Enseigner avec les mains dans la terre
Dans la dernière semaine, notre enseignant en production horticole Rémy Boucher a été approcher par le journal local Le Progrès afin de parler davantage sur le rôle des enseignants en formation professionnelle.
ÉDUCATION. Certains visages du monde de l’enseignement demeurent encore trop peu connus. C’est le cas des profs en formation professionnelle, comme Rémy Boucher, qui s’occupe du programme de production horticole au CRIFA, à Coaticook. Chaque jour, il façonne la relève agricole.
Ancien producteur maraîcher et entrepreneur, Rémy Boucher n’avait pas initialement prévu faire carrière en enseignement. Après des études en production horticole à La Pocatière et plusieurs années à faire rouler Les Potagers d’Émylou, une entreprise qui existe toujours aujourd’hui, c’est presque par hasard qu’il a fait le saut vers la classe. “Un matin, on m’a appelé pour me dire qu’on avait besoin d’un enseignant au CRIFA. Ça commençait dans deux jours”, se souvient-il.
Aujourd’hui à sa septième année d’enseignement, Rémy reconnaît avec humilité que maîtriser un métier ne signifie pas automatiquement savoir l’enseigner. “Il y a un grand écart entre être un spécialiste d’un métier et être pédagogue. Au début, honnêtement, j’étais assez poche. J’étais encore dans ma tête de gestionnaire. Changer d’identité, de producteur agricole à enseignant, ç’a pris des années.”
Sa vision de l’enseignement, elle, n’a toutefois pas changé. “Je ne suis pas un gars de grande théorie. J’aime le savoir-faire”, plaide-t-il.
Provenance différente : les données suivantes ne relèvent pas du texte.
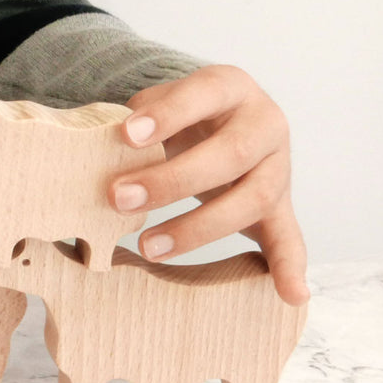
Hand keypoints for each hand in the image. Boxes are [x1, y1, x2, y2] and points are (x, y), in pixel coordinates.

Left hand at [110, 64, 308, 304]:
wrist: (216, 120)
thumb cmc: (175, 117)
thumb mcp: (154, 105)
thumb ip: (131, 124)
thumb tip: (91, 155)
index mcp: (230, 86)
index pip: (203, 93)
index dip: (168, 114)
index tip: (126, 135)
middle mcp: (264, 122)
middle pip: (231, 152)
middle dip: (173, 180)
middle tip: (119, 199)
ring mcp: (278, 166)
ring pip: (254, 198)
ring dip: (200, 228)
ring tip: (148, 248)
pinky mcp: (280, 204)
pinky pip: (290, 236)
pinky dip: (290, 266)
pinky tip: (291, 295)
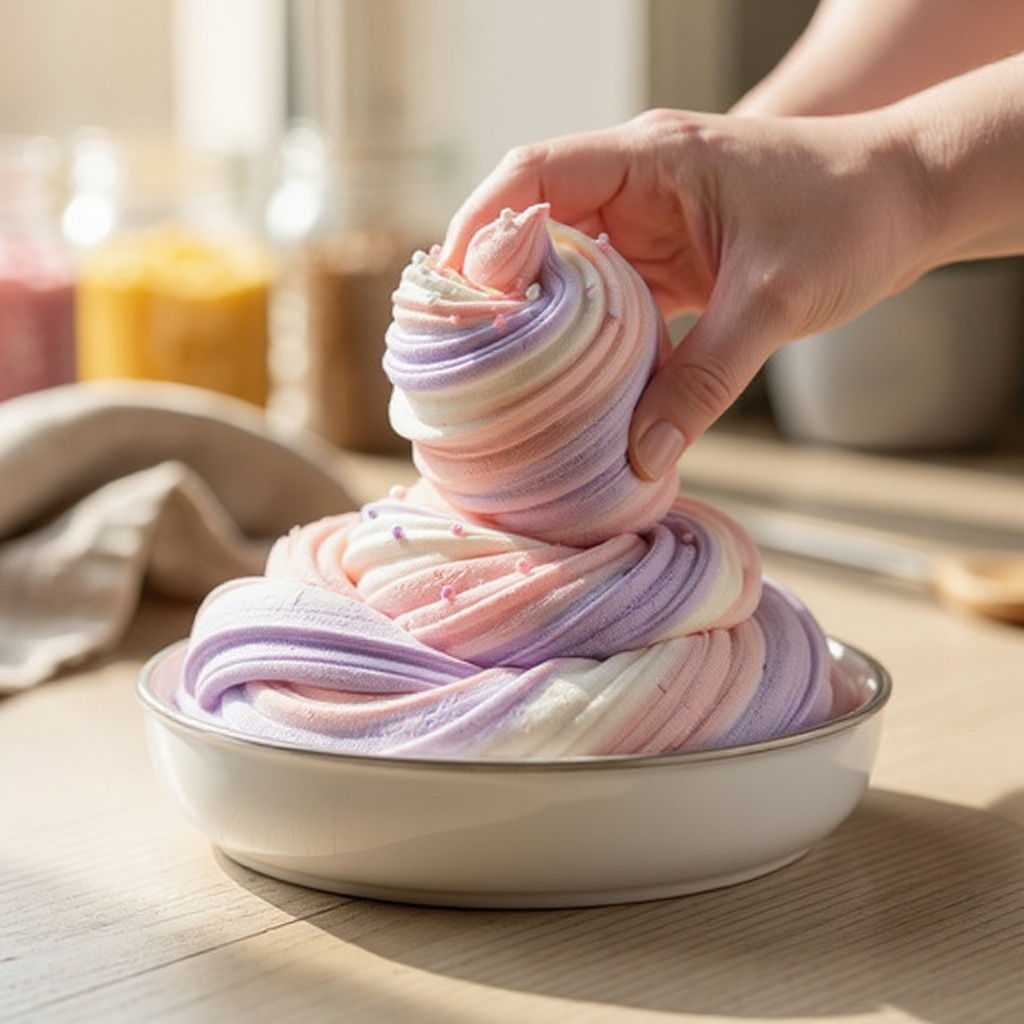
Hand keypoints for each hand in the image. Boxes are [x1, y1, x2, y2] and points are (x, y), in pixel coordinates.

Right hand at [441, 108, 930, 477]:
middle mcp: (637, 182)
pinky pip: (604, 294)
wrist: (908, 202)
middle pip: (534, 221)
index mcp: (651, 159)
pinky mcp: (668, 258)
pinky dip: (581, 332)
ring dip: (534, 312)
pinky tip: (568, 380)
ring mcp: (650, 220)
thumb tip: (641, 460)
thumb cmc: (849, 220)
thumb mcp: (773, 302)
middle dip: (493, 280)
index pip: (534, 175)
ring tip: (498, 372)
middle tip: (462, 349)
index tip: (453, 298)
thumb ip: (703, 381)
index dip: (480, 229)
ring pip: (565, 262)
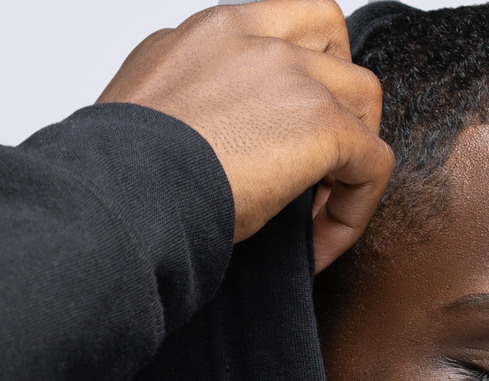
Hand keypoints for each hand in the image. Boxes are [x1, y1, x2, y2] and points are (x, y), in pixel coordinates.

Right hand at [100, 0, 392, 272]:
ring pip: (362, 95)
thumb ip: (183, 107)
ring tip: (320, 206)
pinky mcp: (320, 123)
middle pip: (329, 37)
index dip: (290, 77)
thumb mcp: (145, 116)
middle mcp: (251, 36)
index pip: (274, 26)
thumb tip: (199, 142)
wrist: (119, 196)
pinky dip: (355, 208)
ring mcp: (290, 73)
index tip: (271, 139)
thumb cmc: (116, 176)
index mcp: (207, 31)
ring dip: (352, 150)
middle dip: (334, 93)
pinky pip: (372, 162)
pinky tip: (322, 246)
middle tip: (314, 156)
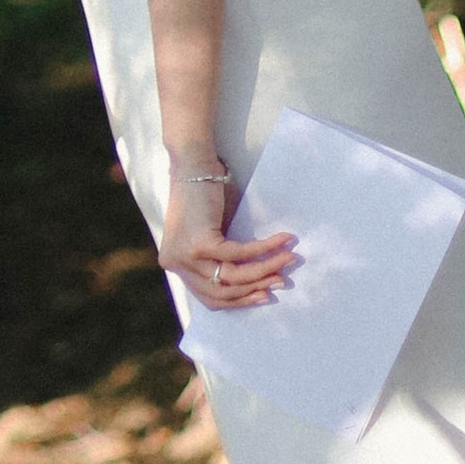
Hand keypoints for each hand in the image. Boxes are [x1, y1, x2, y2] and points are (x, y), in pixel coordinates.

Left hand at [159, 153, 297, 312]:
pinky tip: (282, 241)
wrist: (192, 163)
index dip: (241, 300)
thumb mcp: (208, 235)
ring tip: (288, 260)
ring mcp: (186, 256)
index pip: (210, 298)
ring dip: (266, 270)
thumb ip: (220, 260)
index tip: (264, 294)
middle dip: (257, 287)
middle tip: (281, 281)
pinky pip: (239, 254)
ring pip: (233, 276)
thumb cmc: (203, 196)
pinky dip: (264, 249)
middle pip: (223, 292)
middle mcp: (176, 264)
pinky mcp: (200, 244)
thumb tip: (259, 281)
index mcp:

On peut donc dire que sa pédagogie repose avant tout sur le concret. Dans ses cours, on apprend en travaillant la terre, en réparant, en soudant et en cultivant. Ce choix pédagogique rejoint une clientèle adulte, souvent en reconversion professionnelle, mais aussi des jeunes qui apprennent autrement. Dès l’an prochain, le programme offrira la concomitance, permettant à des élèves de compléter leur parcours au secondaire tout en découvrant un métier.
Le programme de production horticole est également offert en alternance travail-études. Les enseignants doivent donc rester constamment à l’affût des besoins du milieu. “On est là pour former des gens, mais aussi pour nourrir notre industrie et créer de la compétence”, insiste M. Boucher.
Au-delà de toutes ces structures, ce sont les petites victoires humaines qui donnent tout son sens au métier qu’exerce l’enseignant. “Ce qui me nourrit, c’est de voir les gens se dépasser. Tu n’es pas obligé d’acheter une ferme à un million de dollars pour réussir dans ce domaine. Juste quand un élève anxieux finit par construire quelque chose de ses mains et qu’il est fier, pour moi, c’est une réussite en soi. Et c’est ça ma paie.”
Le parcours de Rémy Boucher rappelle donc que l’enseignement peut prendre plusieurs formes, parfois loin des salles de classe traditionnelles, mais qu’il repose toujours sur la même chose: la transmission, l’accompagnement et la confiance accordée à ses étudiants.